There are a few basic peculiarities of trespass that I have written about repeatedly, but which do not seem to sink in. C’mon, people!
Recently, I was working on a case in which a utility company delivered a standard form easement to a homeowner. The owner found the document stuck in his door with a dollar bill attached. He read the easement, tore it in half, and thought nothing more of it until the utility crews – figuring he must have signed it – tore up his side yard.
The homeowner bided his time, suing many years later (but within the 21-year statute of limitations). The electric company was a Goliath, and brought in a big law firm from the big city to defend it. The lawyers were derisive in their answer, contending that the trespass complaint failed because – among other reasons – the utility workers believed in good faith they had an easement to be on the land, and, at any rate, the homeowner could not prove he had been damaged by the trespass.
I well recall the utility’s lawyers’ incredulity when I suggested that at common law, their good faith and five bucks could buy a cup of coffee at Starbucks. Speaking of five bucks, the very fact of their trespass was the only damage the homeowner had to show. Where there is trespass, there are always damages. “You can go look it up,” I suggested.
They did. And the utility settled.
Today’s case, nearly as old as I am, is one where one homeowner let her pet dinosaur wander on the property of another… No, not really, but sometimes I feel that old. Instead, the case is one where a property owner thought some cedar trees were hers, not her neighbors. She hired a tree service to top them, never a good idea. When the trespassing owner got sued, her defense was that she did not know the trees belonged to her neighbor, and anyway, the trespass did not cause any damage.
Those two concepts – intent is irrelevant and damages are presumed – are the bedrock of trepass.
Longenecker v. Zimmerman, 175 Kan. 719, 267 P.2d 543 (Supreme Court of Kansas, 1954). Alice Longenecker owned a piece of real estate. Kay Zimmerman, without her permission, directed the Arborfield Tree Surgery Company to enter Alice’s property and top off, injure and effectively destroy three cedar trees worth $150 each, which both provided shade and were ornamental. Alice argued she was entitled under the provisions of G.S.1949, 21-2435, to recover treble damages.
Alice and Kay owned adjoining residences and were neighbors for about five years. On September 8, 1950, Kay hired a tree surgery company to go onto Alice’s property to top three cedar trees. The trees were located some two or three feet north of Alice’s south boundary line. The trees before being topped were 20 to 25 feet high, and were as she wanted them on her property. About 10 feet were cut off the tops of the trees, and from such topping the trees would never grow any higher, and she didn’t want them to stop growing. Cedars are not pruned from the top, but are feathered and shaped and not cropped. Alice argued that the trees were, in effect, destroyed by improper pruning. She attached a sentimental value to them as they stood; they served a special purpose as both shade and ornamental trees.
Kay told a different story.

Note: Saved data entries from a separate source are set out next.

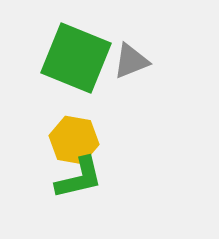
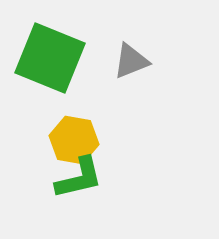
green square: moved 26 px left
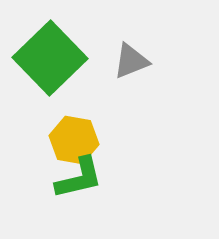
green square: rotated 24 degrees clockwise
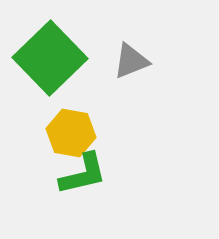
yellow hexagon: moved 3 px left, 7 px up
green L-shape: moved 4 px right, 4 px up
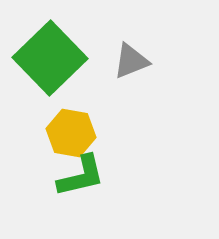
green L-shape: moved 2 px left, 2 px down
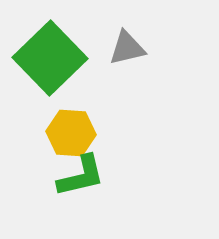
gray triangle: moved 4 px left, 13 px up; rotated 9 degrees clockwise
yellow hexagon: rotated 6 degrees counterclockwise
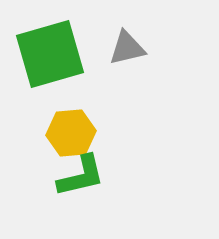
green square: moved 4 px up; rotated 28 degrees clockwise
yellow hexagon: rotated 9 degrees counterclockwise
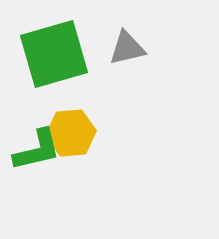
green square: moved 4 px right
green L-shape: moved 44 px left, 26 px up
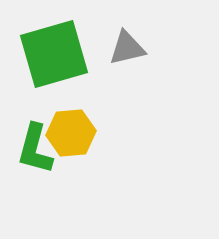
green L-shape: moved 2 px left, 1 px up; rotated 118 degrees clockwise
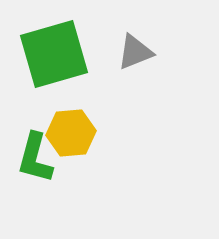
gray triangle: moved 8 px right, 4 px down; rotated 9 degrees counterclockwise
green L-shape: moved 9 px down
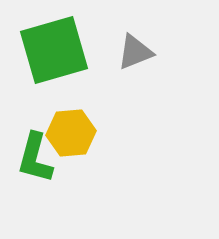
green square: moved 4 px up
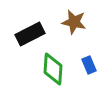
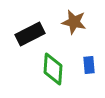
blue rectangle: rotated 18 degrees clockwise
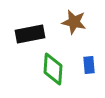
black rectangle: rotated 16 degrees clockwise
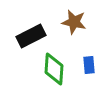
black rectangle: moved 1 px right, 2 px down; rotated 16 degrees counterclockwise
green diamond: moved 1 px right
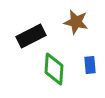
brown star: moved 2 px right
blue rectangle: moved 1 px right
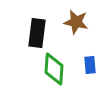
black rectangle: moved 6 px right, 3 px up; rotated 56 degrees counterclockwise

She said the trees, prior to the time they were topped, seemed to be dying out at the top and they also contained bagworms; that two or three feet were taken out of the top of one tree and about a foot or so out of the other two; that the work she had done was beneficial to the trees and that they were not injured. The work consisted of cutting out dead branches and cleaning out bagworms. One of Kay’s expert witnesses testified that the cutting away of dead wood would not have injured the physical condition of the tree. However, he admitted that if the top is taken out, the trunk is no longer going to grow in height. Kay said she was mistaken as to the boundary line, and had believed the trees were on her property.
The trial court found for Kay, and Alice won nothing. She appealed.
Held: The trial court gave the wrong instruction on trespass, and its decision was reversed.
The determinative question on appeal was whether the trial court erred in refusing Alice’s requested instruction to the effect that because Kay had admitted the trespass on Alice’s property by topping the three cedar trees, she was liable to Alice in damages. But instead of Alice’s of requested instruction, the court told the jury that because Kay had “admitted that she had plaintiff’s trees topped and therefore she has admitted the trespass and is liable in damages for such sum, if any, as you find from a preponderance of the evidence plaintiff has sustained.
‘In arriving at the value of said trees you may, if you find from a preponderance of the evidence they have been damaged, injured or destroyed, and should take into consideration the cost of replacement and also the sentimental and utility value of the trees.”
The Court held that this instruction was just plain wrong. From every trespass, that is, the “direct invasion of the person or property of another, the law infers some damage, without proof of actual injury. In an action of trespass the plaintiff is always entitled to at least nominal damages, even though he was actually benefited by the act of the defendant.” Nominal damages are recoverable even though no substantial damages result and none are proved.”
The trial court was wrong to include a suggestion that Kay could have trespassed without causing any damage to Alice. A trespass always causes damage, even though that damage may be nominal. The trial court submitted the question to the jury whether Alice had suffered any damage by reason of the unlawful trespass, when in fact the jury should have been instructed that damages, in some amount, resulted as a matter of law.
It cannot be said that the erroneous instruction given by the trial court did not prejudice Alice.